Sentimentree

Inspiration

We were inspired by how fragmented and fast-moving public sentiment is across the internet. Platforms like X, Reddit, and news outlets all contribute to evolving narratives, but there is no unified way to understand how these narratives develop over time. At the same time, prediction markets such as Polymarket and Kalshi provide outcomes, but not the reasoning or discourse behind them. Sentimentree was built to bridge this gap by making the evolution of public sentiment visible and interpretable.

What it does

Sentimentree is a visual, agent-powered search engine that maps public sentiment as a dynamic tree. Starting from a root query, such as a prediction or major topic, the system builds out branches representing different narratives emerging across social platforms and news sources. Each node captures a moment in time, including its sentiment score, source, timestamp, and a summary of the discussion it represents.

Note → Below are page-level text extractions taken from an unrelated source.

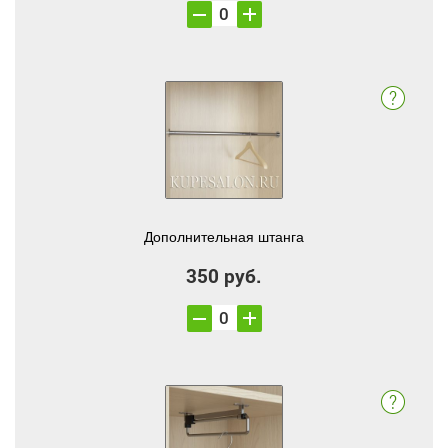
Дополнительная штанга
350 руб.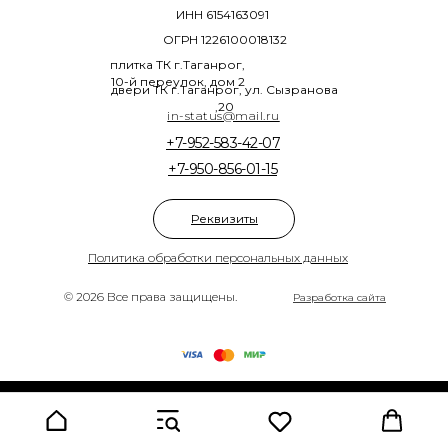
ИНН 6154163091
ОГРН 1226100018132
плитка ТК г.Таганрог,
10-й переулок, дом 2
двери ТК г.Таганрог, ул. Сызранова
,20
in-status@mail.ru
+7-952-583-42-07
+7-950-856-01-15
Реквизиты
Политика обработки персональных данных
© 2026 Все права защищены.
Разработка сайта
Tilda
Made on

As new information appears, branches split when sub-narratives emerge and merge when perspectives begin to align. The resulting structure allows users to observe whether public opinion is fragmenting or converging. Prediction market data is overlaid as an additional signal, providing context rather than acting as the final output. Users can also interact with the system by inserting their own nodes, annotating narratives, and tracking how their personal predictions compare to the broader sentiment over time.

How we built it

We built Sentimentree as a multi-stage pipeline that transforms raw internet discourse into a structured, interactive visualization. The system begins with an agentic data collection layer powered by OpenClaw, where agents identify relevant queries and continuously scrape platforms such as X, Reddit, and news sources. This data is then passed into an embedding and tagging pipeline, where each item is converted into a semantic vector, filtered for relevance, and scored based on its directional sentiment relative to the original question.

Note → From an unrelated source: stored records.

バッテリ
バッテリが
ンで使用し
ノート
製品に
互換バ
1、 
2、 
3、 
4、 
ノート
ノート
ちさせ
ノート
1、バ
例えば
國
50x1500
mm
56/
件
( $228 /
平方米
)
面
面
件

Next, we developed a branching algorithm that clusters semantically similar content into narrative threads. This algorithm detects when narratives diverge enough to form new branches and when previously separate narratives begin to converge. Finally, we built an interactive frontend that renders the tree structure chronologically, allowing users to explore nodes, follow branches, and visualize how sentiment evolves over time. The entire system is connected through a real-time infrastructure that continuously updates the tree as new data is processed.

Challenges we ran into

One of the biggest challenges was dealing with noisy and inconsistent data across platforms. Not all scraped content is equally relevant, so we had to design filtering mechanisms that preserved meaningful signals while discarding noise. Another challenge was defining what it actually means for a narrative to split or merge, which required careful tuning of embedding distances and clustering thresholds.

We also faced difficulties in maintaining real-time performance across a multi-stage pipeline, where delays in one component could affect the entire system. On the frontend, visualizing a large and complex graph without overwhelming the user required thoughtful design decisions around layout, interaction, and scalability. Additionally, normalizing data across different platforms introduced inconsistencies that had to be resolved at multiple stages of the pipeline.

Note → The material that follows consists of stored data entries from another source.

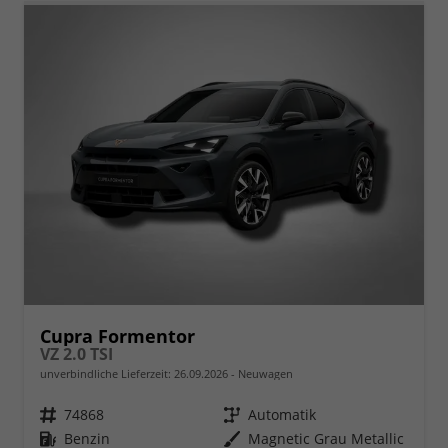
Cupra Formentor
VZ 2.0 TSI
unverbindliche Lieferzeit:
26.09.2026
Neuwagen
Fahrzeugnr.
74868
Getriebe
Automatik
Kraftstoff
Benzin
Außenfarbe
Magnetic Grau Metallic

Accomplishments that we're proud of

We are most proud of building a fully end-to-end system that goes from raw internet data to an interpretable visualization within a short hackathon timeframe. In particular, we developed a novel way to represent sentiment evolution through a branching tree structure, which captures not just what people think, but how narratives form and change over time.

We also successfully integrated multiple complex components, including agent-based data collection, semantic embeddings, clustering algorithms, and an interactive frontend. The ability for users to contribute their own nodes and predictions adds an additional layer of depth, making the system not just analytical but participatory.

What we learned

Through this project, we learned that raw data alone is not enough; meaningful insights require structure, context, and interpretation. We also realized that sentiment analysis becomes far more powerful when it is framed relative to a specific question or outcome rather than treated as a generic positive or negative signal.

Another key takeaway was the importance of system design in multi-stage pipelines. Each component must be carefully aligned with the others, or small inconsistencies can propagate and cause larger issues downstream. Finally, we learned that visualization plays a critical role in making complex data understandable and actionable.

What's next for Sentimentree

Moving forward, we plan to improve the accuracy of our branching and clustering algorithms by incorporating more advanced temporal and semantic modeling techniques. We also want to expand our data sources to include platforms such as YouTube, blogs, and niche communities to capture a broader range of discourse.

In addition, we aim to introduce user reputation systems to better weigh contributed content and enhance prediction tracking to compare user insights against market outcomes over time. As the system scales, we will continue refining the infrastructure to support larger datasets and more real-time use cases. Ultimately, we see Sentimentree evolving into a powerful tool for understanding sentiment dynamics in areas such as finance, politics, and global news.